Клавдия Петровна несколько замялась, щелкая замком своего портфеля.
— Но, Кирилл Алексеич, мы только сигнализируем, а дальше — вы уж сами, пожалуйста!
— Да-да… — отозвалась Ольга Денисовна. Лицо ее затуманилось, и высказываться она не спешила. Встала, зачем-то глянула в окно.
— Кирилл Алексеич, там как будто привезли оборудование. Наверно, ищут нас — принять, подписать накладные… Мамаши извинят? Это две минуты… — И она вышла в коридор. Назаров извинился, пошел за ней…
* * *
— Какое оборудование?
— Никакого! Военная хитрость. Отойдемте… Историю вопроса вы хотели? Что ж, дыма без огня нет. Марина без конца дает поводы. Не может без фокусов, без педагогической отсебятины… И уже знают ее с этой стороны. Так что в роно с помощью такой Баюшкиной легко может завариться каша… А нам это нужно?

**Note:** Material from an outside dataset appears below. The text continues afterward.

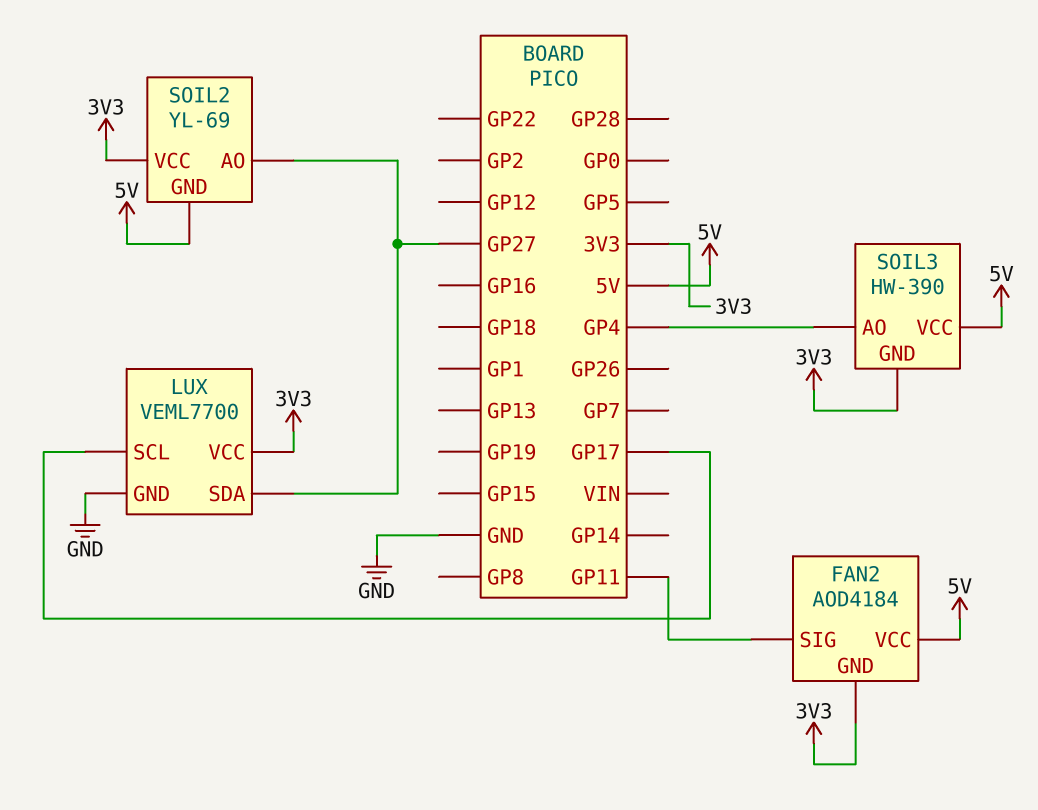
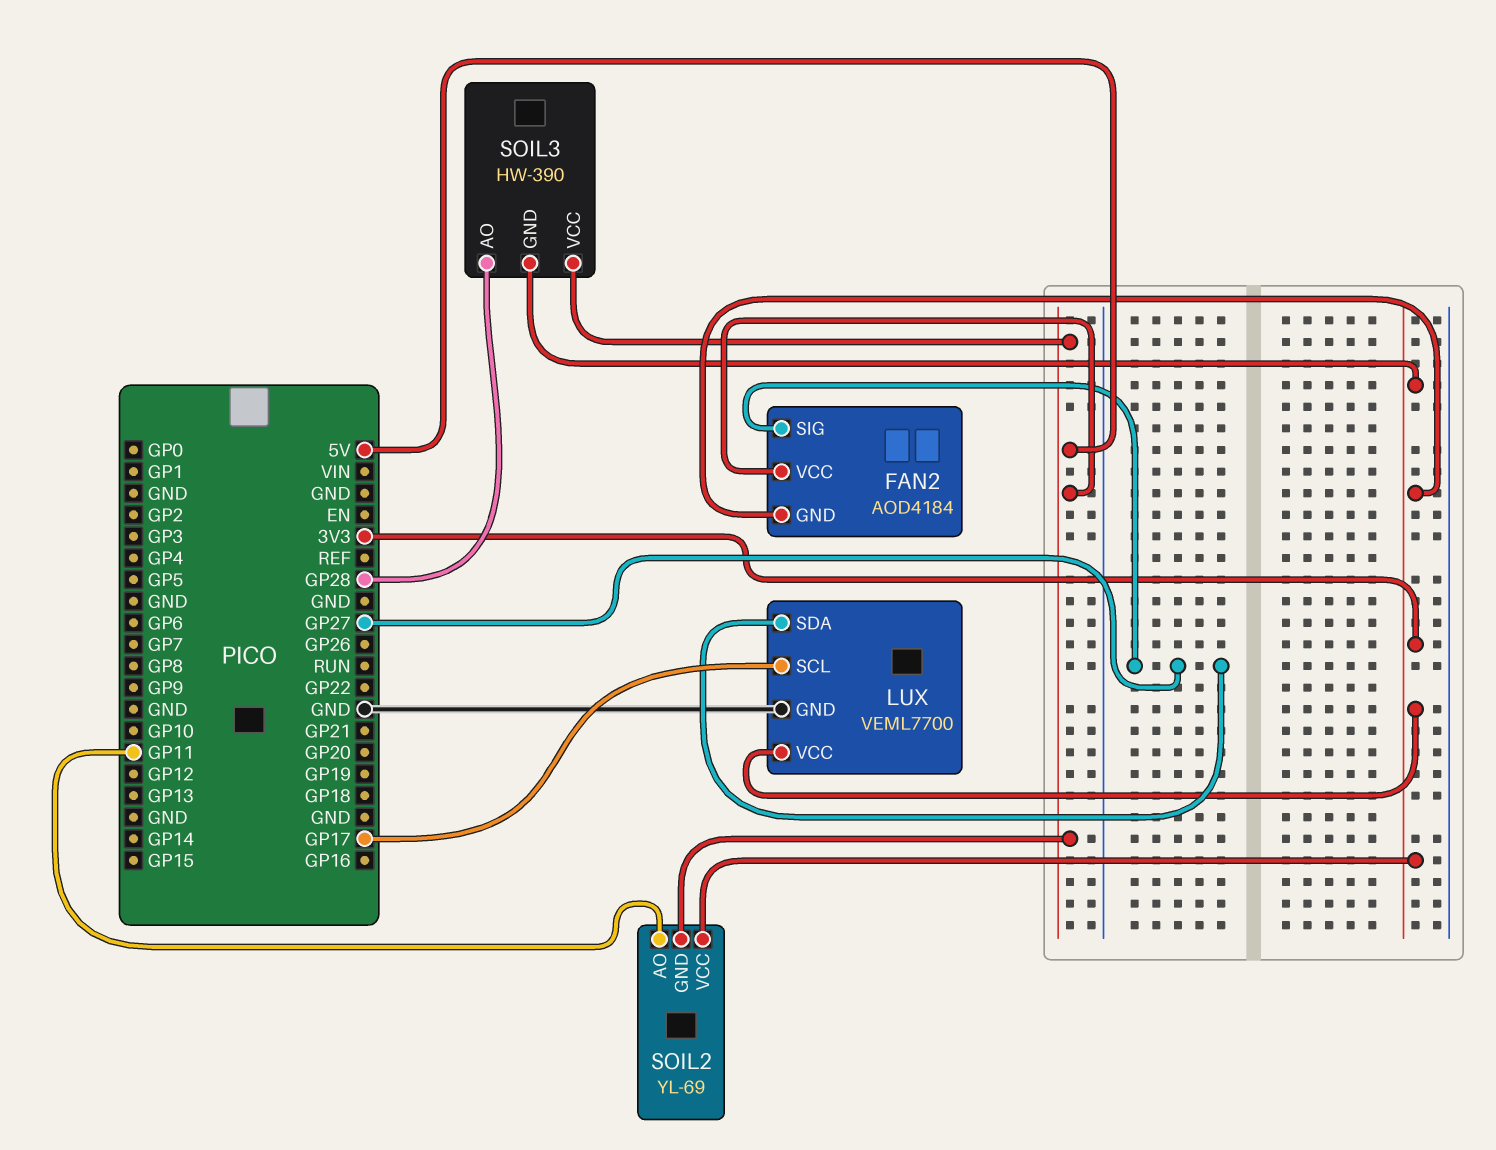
FAN2 pin SIG: GP11 -> GP27
SOIL2 pin AO: GP27 -> GP11
SOIL3 pin AO: GP4 -> GP28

— Пока не знаю… Пока слушаю вас.
— Не-ет, Кирилл Алексеич, тут ваше слово решает! — прищурилась Ольга Денисовна. — А я — что же я? Скоро тридцать пять лет, как работаю, в общем-то, на выход пора. И не хочу я запомниться ребятам этакой телегой несмазанной, которая все против молодости скрипела. Невеселая, знаете, роль.
— Что ж, могу понять… Но сейчас-то вы не с ребятами говорите.
— Видите ли… Если тянутся они к учителю, этим уже многое сказано, это уже талант. А таланты, наверное, без отсебятины не могут… Гнать их за это? Вроде невыгодно. Вот сумейте-ка так, чтобы и овцы были целы, и волки сыты! Главное — успокойте мамулю, чтоб она дальше не пошла…
Он понятия не имел, как решается эта задача. Ольга Денисовна за руку подвела его к учительской и сделала знак, чтобы он шел туда, а она, дескать, потом.
Назаров вернулся к мамашам.
* * *
— Ну а у вас такие же претензии? — обратился он к Смородиной.
Под его взглядом Алешина мать опустила голову:
— Я не знаю… может, и не надо было мне приходить… — и опасливо покосилась на Баюшкину.
Клавдия Петровна вспыхнула:
— Ирина Ивановна, миленькая! А кто вчера плакал в телефон, что с вашим Алешей творится неладное?
— Я не говорила — «неладное»… Непонятное для меня — это есть. А сейчас я думаю: они-то любят учительницу, а мы ругаться пришли… Завидуем ей, что ли?
— Да, похоже, — усмехнулся Назаров.
— А чем эта любовь покупается, хотела бы я знать! — Клавдия Петровна возвысила голос.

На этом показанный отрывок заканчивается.